The GOP's 800 Pound Gorilla

by DarkSyde [courtesy of Daily Kos]

Being a science writer, I can't help but gravitate toward scientific metaphors. So imagine for a second if two famous primate experts were interviewed for a nature program while an 800 pound gorilla tore the studio apart in the background. And in the midst of that chaos, the scientists avoided any mention of gorillas, while Calmly and Seriously discussing the theoretical danger posed by bunny rabbits.

Something like that happened last weekend: NBC News "chief" Tim Russert interviewed two leading 'conservative intellectuals,' Andrew Sullivan author of The Conservative Soul: How We Lost It, How to Get It Back, and Christopher Hitchens who wrote God Is Not Great: How Religion Poisons Everything. Both guests have been incessantly congratulated for, as the title of their books indicate, their admirable courage in transcending previously defined conservative boundaries and confronting the pernicious influence fringe ideologues and religious fundamentalists exert on the conservative movement.

Amazingly, during an hour long show, I can't recall either ‘critic’ or host raising a single question or making one comment concerning the stranglehold the religious right has on the modern Republican Party. Just for example, there was not one word spoken about conservative foreign cult figure Sun-myung Moon, his ownership of the Washington Times, its sister publication Insight which published the false story that Obama attended a hard-line militant Madrassa as a child, or any of the dozens of other scandalous connections joining ultra right wing religious icons -- some of whom who routinely concoct wild and ugly religious fabrications -- irrevocably to the Republican Party. The fact that McCain political adviser Charlie Black organized a coronation where Moon was literally crowned the Messiah in a US Senate building, and duped two US lawmakers into not just attending, but physically placing a crown on Mister and Mrs.
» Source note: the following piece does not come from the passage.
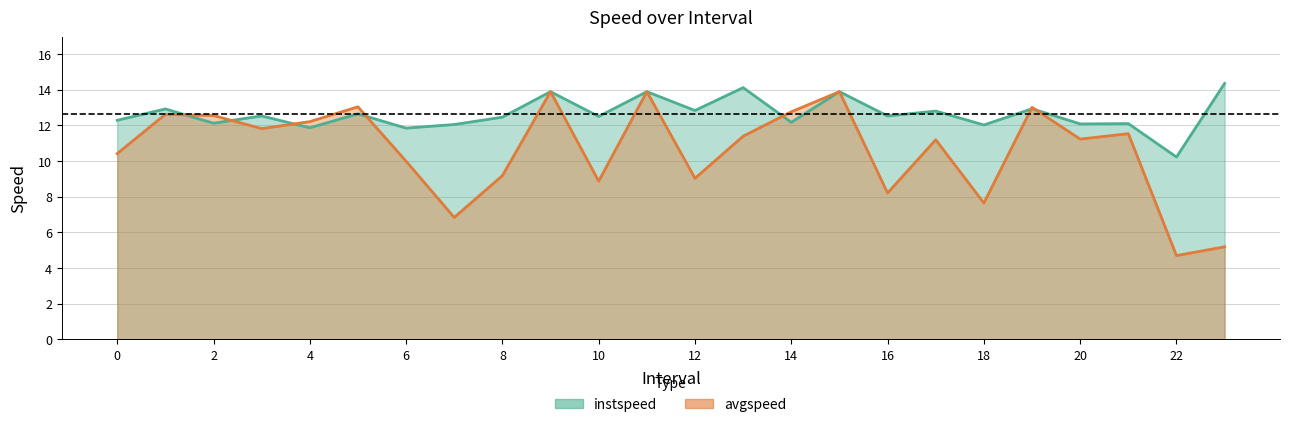

How many data points does each series have?

24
Messiah's head did not rise to the attention of Russert or his guests. Not like there's any shortage of material.

Instead, two or three full segments of the program were exclusively dedicated to Pastor Jeremiah Wright's comments on the electoral prospects for democratic front runner Barack Obama. (To be fair, Sullivan, an outspoken Obama supporter, took time to at least try and put the issue in context.)